Print the data that follows exactly as it stands, from its first line through the line containing "l’interessante programma", and stop there.

(Extracted page text data)
+ + + +
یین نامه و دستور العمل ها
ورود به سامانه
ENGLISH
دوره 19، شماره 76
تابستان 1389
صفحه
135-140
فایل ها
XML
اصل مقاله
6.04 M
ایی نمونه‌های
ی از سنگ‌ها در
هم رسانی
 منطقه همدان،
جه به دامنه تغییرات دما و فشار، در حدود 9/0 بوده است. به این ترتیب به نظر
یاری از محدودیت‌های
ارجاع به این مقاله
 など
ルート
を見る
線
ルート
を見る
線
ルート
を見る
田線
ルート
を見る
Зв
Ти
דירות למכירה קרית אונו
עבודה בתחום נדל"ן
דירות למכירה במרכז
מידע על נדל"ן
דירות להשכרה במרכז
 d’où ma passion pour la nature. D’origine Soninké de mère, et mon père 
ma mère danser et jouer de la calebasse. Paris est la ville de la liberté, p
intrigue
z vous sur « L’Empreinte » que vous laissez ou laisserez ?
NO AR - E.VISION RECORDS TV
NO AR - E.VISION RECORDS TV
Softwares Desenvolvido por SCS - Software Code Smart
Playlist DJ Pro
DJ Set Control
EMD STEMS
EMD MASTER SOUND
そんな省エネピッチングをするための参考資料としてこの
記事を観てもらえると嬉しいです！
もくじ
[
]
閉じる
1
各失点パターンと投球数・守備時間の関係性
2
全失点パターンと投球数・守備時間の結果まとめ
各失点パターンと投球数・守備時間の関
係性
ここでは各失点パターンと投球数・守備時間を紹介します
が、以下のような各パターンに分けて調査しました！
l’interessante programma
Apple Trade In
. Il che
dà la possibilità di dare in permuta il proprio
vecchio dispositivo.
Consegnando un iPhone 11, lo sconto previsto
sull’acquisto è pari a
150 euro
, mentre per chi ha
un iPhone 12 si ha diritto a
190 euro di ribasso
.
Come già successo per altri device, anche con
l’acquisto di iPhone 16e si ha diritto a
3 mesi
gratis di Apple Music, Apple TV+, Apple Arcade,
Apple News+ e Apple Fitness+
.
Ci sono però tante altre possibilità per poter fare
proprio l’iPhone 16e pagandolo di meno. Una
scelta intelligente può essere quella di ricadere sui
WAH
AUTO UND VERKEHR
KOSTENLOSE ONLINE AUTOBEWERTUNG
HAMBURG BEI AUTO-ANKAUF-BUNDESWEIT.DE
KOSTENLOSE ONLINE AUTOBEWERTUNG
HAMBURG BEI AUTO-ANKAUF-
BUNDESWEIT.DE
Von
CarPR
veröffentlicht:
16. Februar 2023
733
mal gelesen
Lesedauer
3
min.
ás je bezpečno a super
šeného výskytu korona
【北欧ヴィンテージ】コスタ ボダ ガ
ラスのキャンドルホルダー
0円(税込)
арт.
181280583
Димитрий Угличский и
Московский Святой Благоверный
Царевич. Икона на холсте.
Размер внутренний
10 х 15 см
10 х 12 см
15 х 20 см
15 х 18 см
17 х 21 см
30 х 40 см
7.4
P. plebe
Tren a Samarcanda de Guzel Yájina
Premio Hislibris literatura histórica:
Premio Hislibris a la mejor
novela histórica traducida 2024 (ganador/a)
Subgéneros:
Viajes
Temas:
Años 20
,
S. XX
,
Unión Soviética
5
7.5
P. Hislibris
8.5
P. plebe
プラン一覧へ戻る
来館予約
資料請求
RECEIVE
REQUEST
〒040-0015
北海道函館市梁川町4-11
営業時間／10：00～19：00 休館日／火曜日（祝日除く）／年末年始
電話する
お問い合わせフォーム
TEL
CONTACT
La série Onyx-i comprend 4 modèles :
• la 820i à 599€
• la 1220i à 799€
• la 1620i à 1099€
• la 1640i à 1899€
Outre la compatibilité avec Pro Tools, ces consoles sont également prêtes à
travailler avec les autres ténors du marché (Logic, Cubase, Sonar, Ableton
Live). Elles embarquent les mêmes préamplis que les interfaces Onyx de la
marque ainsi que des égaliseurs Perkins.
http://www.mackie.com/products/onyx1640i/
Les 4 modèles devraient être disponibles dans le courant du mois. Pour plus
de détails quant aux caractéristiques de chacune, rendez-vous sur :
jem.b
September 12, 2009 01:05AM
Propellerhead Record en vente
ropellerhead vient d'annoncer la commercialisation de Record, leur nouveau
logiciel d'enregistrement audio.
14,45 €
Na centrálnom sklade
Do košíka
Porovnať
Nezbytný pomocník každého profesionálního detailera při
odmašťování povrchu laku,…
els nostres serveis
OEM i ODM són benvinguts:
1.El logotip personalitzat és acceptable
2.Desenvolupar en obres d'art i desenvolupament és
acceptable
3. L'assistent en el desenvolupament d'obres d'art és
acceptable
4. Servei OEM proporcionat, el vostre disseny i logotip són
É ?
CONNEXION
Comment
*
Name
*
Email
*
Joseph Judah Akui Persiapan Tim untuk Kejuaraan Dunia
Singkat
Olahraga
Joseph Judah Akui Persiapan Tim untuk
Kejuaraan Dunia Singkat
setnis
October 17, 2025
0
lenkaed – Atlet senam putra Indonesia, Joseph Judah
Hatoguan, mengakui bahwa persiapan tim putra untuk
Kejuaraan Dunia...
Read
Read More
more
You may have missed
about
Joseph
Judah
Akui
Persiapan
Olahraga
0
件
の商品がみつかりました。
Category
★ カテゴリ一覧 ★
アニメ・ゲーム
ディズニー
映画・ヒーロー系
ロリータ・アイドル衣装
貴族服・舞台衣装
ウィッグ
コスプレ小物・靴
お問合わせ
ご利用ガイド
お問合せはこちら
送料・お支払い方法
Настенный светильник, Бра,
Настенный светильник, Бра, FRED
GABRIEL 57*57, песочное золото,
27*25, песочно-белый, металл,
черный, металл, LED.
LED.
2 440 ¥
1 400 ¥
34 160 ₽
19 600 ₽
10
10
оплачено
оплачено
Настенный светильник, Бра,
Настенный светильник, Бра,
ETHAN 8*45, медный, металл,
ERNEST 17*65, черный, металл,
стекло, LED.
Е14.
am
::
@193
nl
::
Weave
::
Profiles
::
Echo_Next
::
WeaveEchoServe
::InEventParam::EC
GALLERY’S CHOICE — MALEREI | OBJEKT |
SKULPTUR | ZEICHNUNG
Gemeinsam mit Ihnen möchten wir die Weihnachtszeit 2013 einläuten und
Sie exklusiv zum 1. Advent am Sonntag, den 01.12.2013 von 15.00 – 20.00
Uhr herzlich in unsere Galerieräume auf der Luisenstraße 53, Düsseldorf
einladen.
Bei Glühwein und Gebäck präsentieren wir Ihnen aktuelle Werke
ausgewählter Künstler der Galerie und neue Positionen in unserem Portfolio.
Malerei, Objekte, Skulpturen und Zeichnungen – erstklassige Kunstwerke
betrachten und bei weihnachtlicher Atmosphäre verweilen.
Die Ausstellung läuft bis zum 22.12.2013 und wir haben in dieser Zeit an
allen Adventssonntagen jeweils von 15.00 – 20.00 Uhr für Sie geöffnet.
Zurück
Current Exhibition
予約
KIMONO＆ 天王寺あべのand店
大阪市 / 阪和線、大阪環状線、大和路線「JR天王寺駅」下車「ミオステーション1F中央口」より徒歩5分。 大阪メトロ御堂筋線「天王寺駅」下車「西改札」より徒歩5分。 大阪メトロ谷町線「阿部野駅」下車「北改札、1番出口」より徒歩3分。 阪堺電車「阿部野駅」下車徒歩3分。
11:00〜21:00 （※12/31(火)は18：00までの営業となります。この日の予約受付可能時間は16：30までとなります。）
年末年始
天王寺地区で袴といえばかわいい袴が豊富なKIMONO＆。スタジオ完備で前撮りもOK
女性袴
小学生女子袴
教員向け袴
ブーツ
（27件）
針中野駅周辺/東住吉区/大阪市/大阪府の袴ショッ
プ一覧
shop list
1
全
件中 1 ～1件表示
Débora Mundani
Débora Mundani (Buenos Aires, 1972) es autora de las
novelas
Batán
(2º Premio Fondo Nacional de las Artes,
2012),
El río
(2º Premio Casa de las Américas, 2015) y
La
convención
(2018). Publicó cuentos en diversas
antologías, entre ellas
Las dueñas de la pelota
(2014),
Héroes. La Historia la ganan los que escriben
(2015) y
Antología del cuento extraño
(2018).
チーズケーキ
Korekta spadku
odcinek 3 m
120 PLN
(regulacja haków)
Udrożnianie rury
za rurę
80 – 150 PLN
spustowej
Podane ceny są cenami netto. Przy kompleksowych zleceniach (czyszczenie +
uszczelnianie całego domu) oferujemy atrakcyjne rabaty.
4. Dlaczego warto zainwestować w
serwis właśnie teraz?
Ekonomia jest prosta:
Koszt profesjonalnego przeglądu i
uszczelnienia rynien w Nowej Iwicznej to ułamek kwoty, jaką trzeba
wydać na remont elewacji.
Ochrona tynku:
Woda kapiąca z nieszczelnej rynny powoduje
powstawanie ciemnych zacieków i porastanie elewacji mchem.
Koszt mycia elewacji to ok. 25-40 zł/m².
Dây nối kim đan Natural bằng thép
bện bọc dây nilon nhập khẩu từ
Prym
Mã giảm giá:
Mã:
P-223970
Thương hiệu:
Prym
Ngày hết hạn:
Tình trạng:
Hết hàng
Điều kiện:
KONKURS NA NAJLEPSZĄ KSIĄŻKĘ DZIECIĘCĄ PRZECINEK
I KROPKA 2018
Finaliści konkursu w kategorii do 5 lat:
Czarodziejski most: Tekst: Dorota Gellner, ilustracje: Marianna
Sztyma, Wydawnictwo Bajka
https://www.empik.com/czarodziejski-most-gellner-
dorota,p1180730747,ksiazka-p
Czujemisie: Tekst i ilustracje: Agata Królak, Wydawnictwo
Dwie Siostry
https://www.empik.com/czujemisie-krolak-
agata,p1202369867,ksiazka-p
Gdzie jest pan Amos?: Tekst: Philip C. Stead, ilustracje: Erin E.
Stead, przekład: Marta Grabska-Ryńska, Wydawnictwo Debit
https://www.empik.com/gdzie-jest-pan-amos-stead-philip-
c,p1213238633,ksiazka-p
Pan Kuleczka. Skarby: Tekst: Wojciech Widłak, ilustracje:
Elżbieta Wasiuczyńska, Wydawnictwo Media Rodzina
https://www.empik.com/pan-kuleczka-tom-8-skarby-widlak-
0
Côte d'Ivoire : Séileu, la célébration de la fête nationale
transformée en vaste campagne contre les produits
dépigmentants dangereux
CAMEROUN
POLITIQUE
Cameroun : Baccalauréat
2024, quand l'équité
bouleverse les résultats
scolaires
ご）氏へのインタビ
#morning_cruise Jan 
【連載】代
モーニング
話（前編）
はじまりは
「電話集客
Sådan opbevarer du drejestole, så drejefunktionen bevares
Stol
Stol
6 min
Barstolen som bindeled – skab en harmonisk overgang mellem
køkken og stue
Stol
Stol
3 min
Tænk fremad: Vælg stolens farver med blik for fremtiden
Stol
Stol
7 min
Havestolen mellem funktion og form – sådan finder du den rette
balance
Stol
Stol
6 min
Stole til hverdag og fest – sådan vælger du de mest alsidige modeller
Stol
+ + + +
▶ **Your response**:
یین نامه و دستور العمل ها
ورود به سامانه
ENGLISH
دوره 19، شماره 76
تابستان 1389
صفحه
135-140
فایل ها
XML
اصل مقاله
6.04 M
ایی نمونه‌های
ی از سنگ‌ها در
هم رسانی
 منطقه همدان،
جه به دامنه تغییرات دما و فشار، در حدود 9/0 بوده است. به این ترتیب به نظر
یاری از محدودیت‌های
ارجاع به این مقاله
 など
ルート
を見る
線
ルート
を見る
線
ルート
を見る
田線
ルート
を見る
Зв
Ти
דירות למכירה קרית אונו
עבודה בתחום נדל"ן
דירות למכירה במרכז
מידע על נדל"ן
דירות להשכרה במרכז
 d’où ma passion pour la nature. D’origine Soninké de mère, et mon père 
ma mère danser et jouer de la calebasse. Paris est la ville de la liberté, p
intrigue
z vous sur « L’Empreinte » que vous laissez ou laisserez ?
NO AR - E.VISION RECORDS TV
NO AR - E.VISION RECORDS TV
Softwares Desenvolvido por SCS - Software Code Smart
Playlist DJ Pro
DJ Set Control
EMD STEMS
EMD MASTER SOUND
そんな省エネピッチングをするための参考資料としてこの
記事を観てもらえると嬉しいです！
もくじ
[
]
閉じる
1
各失点パターンと投球数・守備時間の関係性
2
全失点パターンと投球数・守備時間の結果まとめ
各失点パターンと投球数・守備時間の関
係性
ここでは各失点パターンと投球数・守備時間を紹介します
が、以下のような各パターンに分けて調査しました！
l’interessante programma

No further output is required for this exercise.